You wouldn’t think so from the news, for example: “Pages about the battle and the subsequent emancipation of local enslaved people, all references to President Abraham Lincoln’s views of the war were removed, as were some references to Union Army commander Gen. Ulysses S. Grant’s views. Some mentions of slavery were cut, along with details of how White hostility in the area thwarted the efforts of freed Black people to enter their society” — Kevin Levin on how the Park Service is being turned to propaganda.
And colleges that don’t ditch DEI, he’s declared, will no longer be accredited (conversely, schools will be in trouble if they oppose racist sports-team names).

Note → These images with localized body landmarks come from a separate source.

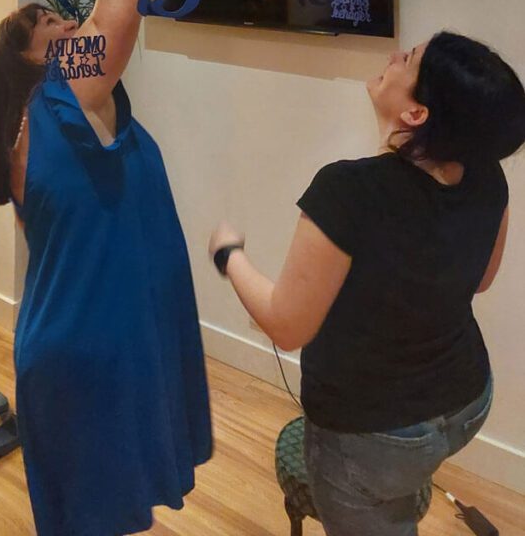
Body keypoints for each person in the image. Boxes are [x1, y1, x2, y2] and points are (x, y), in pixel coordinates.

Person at [0, 0, 212, 536]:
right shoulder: (67, 92)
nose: (70, 23)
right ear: (36, 59)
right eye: (52, 25)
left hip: (56, 351)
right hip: (92, 357)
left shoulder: (18, 134)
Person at [209, 33, 525, 536]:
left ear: (417, 114)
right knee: (395, 493)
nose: (396, 55)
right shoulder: (488, 177)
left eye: (411, 59)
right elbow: (481, 280)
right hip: (467, 404)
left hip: (374, 432)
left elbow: (286, 328)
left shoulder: (346, 191)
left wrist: (229, 254)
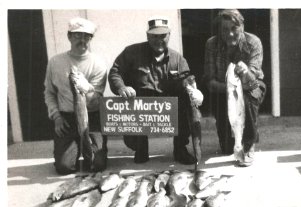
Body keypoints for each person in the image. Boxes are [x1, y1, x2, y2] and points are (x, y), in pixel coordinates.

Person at [108, 16, 203, 164]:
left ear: (169, 35)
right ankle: (140, 148)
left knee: (187, 105)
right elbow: (115, 72)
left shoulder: (178, 59)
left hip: (167, 106)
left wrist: (193, 90)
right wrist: (121, 87)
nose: (159, 40)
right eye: (154, 36)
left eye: (163, 36)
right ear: (147, 36)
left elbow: (187, 80)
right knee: (128, 113)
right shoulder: (132, 52)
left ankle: (180, 149)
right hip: (140, 104)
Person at [44, 17, 108, 175]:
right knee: (64, 167)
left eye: (87, 36)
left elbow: (96, 99)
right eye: (77, 35)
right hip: (66, 117)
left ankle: (89, 148)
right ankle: (70, 150)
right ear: (69, 36)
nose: (82, 39)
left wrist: (88, 89)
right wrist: (57, 116)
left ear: (91, 38)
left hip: (91, 116)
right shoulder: (55, 62)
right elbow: (50, 92)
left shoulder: (98, 63)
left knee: (96, 164)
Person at [203, 9, 266, 167]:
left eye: (234, 28)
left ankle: (249, 144)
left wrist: (245, 73)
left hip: (251, 87)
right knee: (226, 148)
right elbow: (209, 81)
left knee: (247, 97)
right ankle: (235, 139)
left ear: (242, 27)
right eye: (225, 29)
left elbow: (253, 82)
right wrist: (230, 89)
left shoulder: (253, 42)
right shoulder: (212, 44)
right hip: (223, 89)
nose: (230, 33)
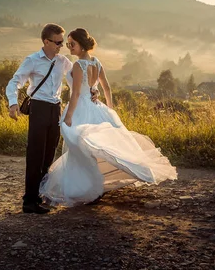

Nevertheless, part of the FOTUS administration’s complaint to Harvard was that it must hire new faculty to provide viewpoint diversity in each department … while also giving up “ideological litmust tests.” Incoherent, but what it boils down to is that the university should hire more conservatives. They’re also claiming that academic journals are obligated to provide diversity of viewpoints.
This is, of course, same-old, same-old. Right-wing beliefs about gender, history, science, evolution, vaccines, race have all been proven wrong so they frame it as a matter of free expression — some people believe in creation over evolution so why not teach the controversy? The answer: there is no controversy scientifically. Oh, there are lots of disputes in evolutionary science but none of them are “did evolution happen or were all species created in six days?” Nor is evolutionary design a theory with any legs. Presenting it as a free speech issue makes it sound like Christians’ rights to speak up have been violated. RFK Jr. uses similar tactics.
They haven’t. Despite whines about Christian oppression, they can talk, witness, discuss their views with anyone who’s willing to hear them — that doesn’t mean they’re entitled to have science teachers who lie about the science. And keep in mind I’ve never heard anyone suggest that viewpoint discrimination requires teaching Hindu beliefs about the world’s origin, or the Norse mythic belief that the first man and woman were licked out of a block of salt by a cosmic cow.
As for academic journals, every magazine is entitled to pick its own publication policies. Conservative Christian websites are not required to post positive articles about the Church of Satan. Fiction magazines that don’t want to publish religious stories (I’ve known a few) are entitled to do so. If Jeff Bezos wants the Washington Post to become more conservative, he’s entitled to do so, just as I’m entitled not to subscribe to it. The odious The Federalist doesn’t have to publish my article on why feminism is right (they’re way misogynist — click on the tag for some examples). That certain theories or beliefs are tossed out because they’re scientifically unsound does not mean the author is a persecuted modern-day Galileo. That requires being right.
Real diversity is a way to push back against a system which prioritizes white, male opportunity and doesn’t give the same breaks to women, POC and others. Not because of conscious bias, as author Lauren Rivera points out — it can happen simply because like calls to like (good cultural fit, as they say). It’s to redress and fix real problems. Viewpoint diversity isn’t wrong in the same way. Not having a popular viewpoint doesn’t mean you’re edgy or daring or clever, and it doesn’t require redress.
There are times repressing viewpoints could be a problem but what right-wing viewpoints are being suppressed? Racists, anti-vaxxers, theocrats, they’re all speaking up — the trouble is, they can’t always do it in the places they want to be published and that either hurts their egos or hinders their power to spread propaganda.
Screw the Felon’s bullshit. And apparently it’s not polling well.
To end on an upbeat note, some companies are standing by their DEI policies despite the administration’s pressure. Go!